Le Bénin mise sur la culture :823 millions pour inspirer l’avenir : le FDAC trace une nouvelle voie culturelle

CULTURE

Un vent nouveau souffle sur la scène culturelle béninoise. Dans l’air flotte une promesse : celle d’un avenir où la création cesse d’être un luxe pour redevenir un levier. Dans les locaux feutrés de l’Agence de Développement des Arts et de la Culture (ADAC) à Cotonou, le Bénin a tourné une page pour en écrire une autre. Le Fonds de Développement des Arts et de la Culture (FDAC), héritier régénéré de l’ancien Fonds des Arts et de la Culture (FAC), a dévoilé sa première vague de financements : plus de 823 millions de francs CFA injectés dans 42 projets culturels. Plus qu’une distribution de chèques, un manifeste d’espérance.

Une renaissance sous le sceau de la rigueur et de la vision

Le FDAC n’est pas qu’un simple acronyme.
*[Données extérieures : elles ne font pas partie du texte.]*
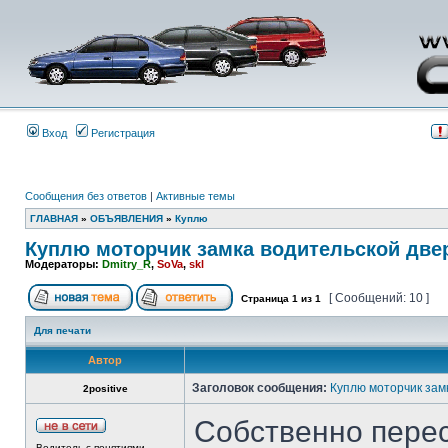
Вход
Регистрация
Сообщения без ответов
|
Активные темы
ГЛАВНАЯ
»
ОБЪЯВЛЕНИЯ
»
Куплю
Куплю моторчик замка водительской две
Модераторы:
Dmitry_R
,
SoVa
,
skl
[ Сообщений: 10 ]
Страница
1
из
1
Для печати
Автор
Заголовок сообщения:
Куплю моторчик зам
2positive
Собственно перес
Водитель с понятиями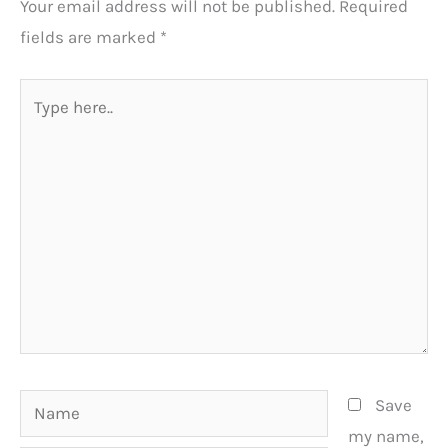
Your email address will not be published.
Required
fields are marked
*
Type
here..
Name
Save
my name,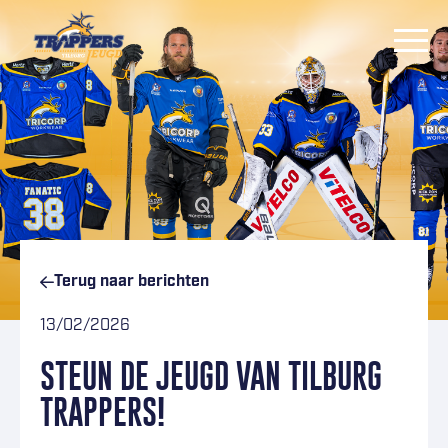
Ga naar inhoud
Terug naar
berichten
13/02/2026
STEUN DE JEUGD VAN TILBURG
TRAPPERS!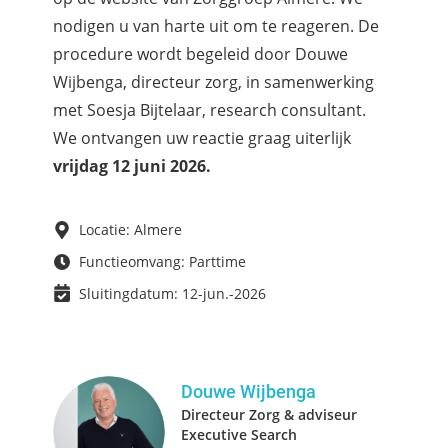
nodigen u van harte uit om te reageren. De
procedure wordt begeleid door Douwe
Wijbenga, directeur zorg, in samenwerking
met Soesja Bijtelaar, research consultant.
We ontvangen uw reactie graag uiterlijk
vrijdag 12 juni 2026.
Locatie: Almere
Functieomvang: Parttime
Sluitingdatum: 12-jun.-2026
Douwe Wijbenga
Directeur Zorg & adviseur
Executive Search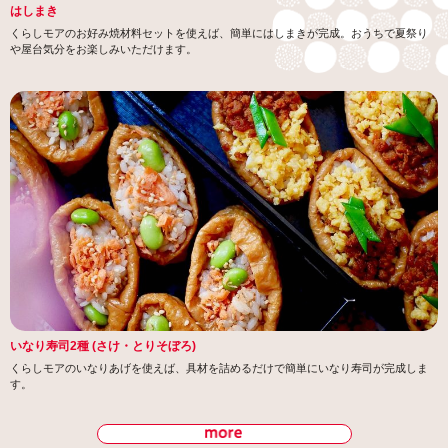
は
し
ま
き
くらしモアのお好み焼材料セットを使えば、簡単にはしまきが完成。おうちで夏祭り
や屋台気分をお楽しみいただけます。
い
な
り
寿
司
2
種
(
さ
け
・
と
り
そ
ぼ
ろ
)
くらしモアのいなりあげを使えば、具材を詰めるだけで簡単にいなり寿司が完成しま
す。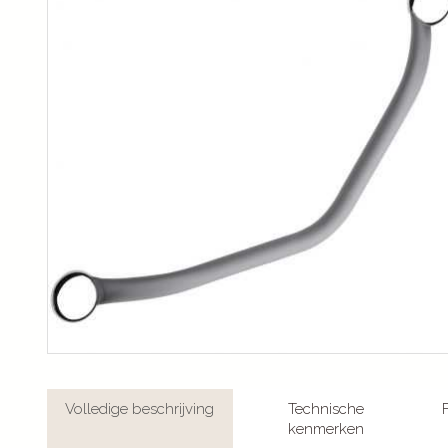
Volledige beschrijving
Technische
kenmerken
Il porte une philosophie : celle d’une culture qui se pense, se structure et se projette. Sous la houlette vigilante de l’ADAC, ce mécanisme nouveau entend instaurer l’équité dans l’accès aux ressources, professionnaliser les acteurs et stimuler la vitalité de l’économie créative. En clair, il ne s’agit plus de subventionner pour subventionner, mais d’investir pour transformer.

La cérémonie, présidée par la Directrice adjointe de Cabinet du Ministre du Tourisme, de la Culture et des Arts, a réuni les visages familiers et les âmes passionnées du secteur. Tous sont venus assister à la renaissance d’un instrument longtemps en sommeil, désormais réinventé pour servir la performance.

Parmi les 763 candidatures reçues, seuls les projets les plus solides ont franchi la barrière du comité scientifique indépendant. Théâtre, musique, cinéma, littérature, arts visuels, mode ou design : l’arc-en-ciel de la création béninoise a trouvé son prisme dans ce nouveau dispositif.

« Ce fonds n’est pas un simple instrument de financement, mais le reflet d’une politique de confiance et de responsabilité », a souligné Glwadys Gandaho, représentante du ministère. Dans la même veine, William Codjo, Directeur général de l’ADAC, a rappelé que ces financements constituent des contrats de performance avec le peuple béninois. « Ce chèque est un point de départ, non une finalité. Il s’accompagne d’un suivi strict et d’un programme de renforcement de capacités pour garantir l’impact des projets », a-t-il insisté.

Ici, la subvention se mue en engagement, le soutien public en pacte de rigueur. L’État ne tend plus la main, il tend un cap.

De la politique culturelle à la politique de confiance

Depuis la réforme de 2016, le Bénin a pris résolument le pari de faire de la culture un pilier économique. Rénovation d’infrastructures, professionnalisation des métiers, accompagnement des talents : le pays s’outille pour faire de sa créativité une économie d’avenir. Le FDAC vient couronner cette vision, en assurant la continuité d’une politique publique fondée sur la transparence et l’évaluation.

Chaque projet financé sera suivi, évalué, accompagné. Cette démarche inédite introduit une culture du résultat dans le secteur culturel lui-même, souvent jugé insaisissable. Il s’agit désormais de faire de la création un moteur mesurable de croissance, sans pour autant lui ôter son âme.

La fierté retrouvée des créateurs

Dans la salle, les applaudissements avaient un goût particulier : celui de la reconnaissance. Un musicien, lauréat du programme, résumait avec émotion ce sentiment partagé :

« Nous nous sentons enfin considérés comme des professionnels à part entière, et non comme des demandeurs d’aumône. »

Car au-delà des chiffres et des discours, c’est bien la dignité du créateur béninois qui se voit restaurée. Le FDAC devient ainsi un miroir où la culture se regarde avec fierté et ambition, loin de l’assistanat d’hier.

La renaissance du FDAC marque une mue administrative et symbolique : celle d’un État qui confie la gestion de la création à une structure autonome, souple et compétente. Mais cette confiance appelle vigilance. L’enjeu sera de maintenir la rigueur de la sélection, de préserver la transparence et de garantir un impact socio-économique durable.

Les 42 projets financés ne sont que les premières notes d’une symphonie nationale qui ne demande qu’à s’écrire. Si la partition est bien jouée, elle pourrait résonner au-delà des frontières, offrant au continent un exemple inspirant de gouvernance culturelle moderne.

Au Bénin, la culture ne quémande plus : elle conquiert. Le FDAC en est la preuve vivante, battant au rythme d’un pays qui a compris qu’investir dans la création, c’est investir dans la mémoire, la jeunesse et l’avenir.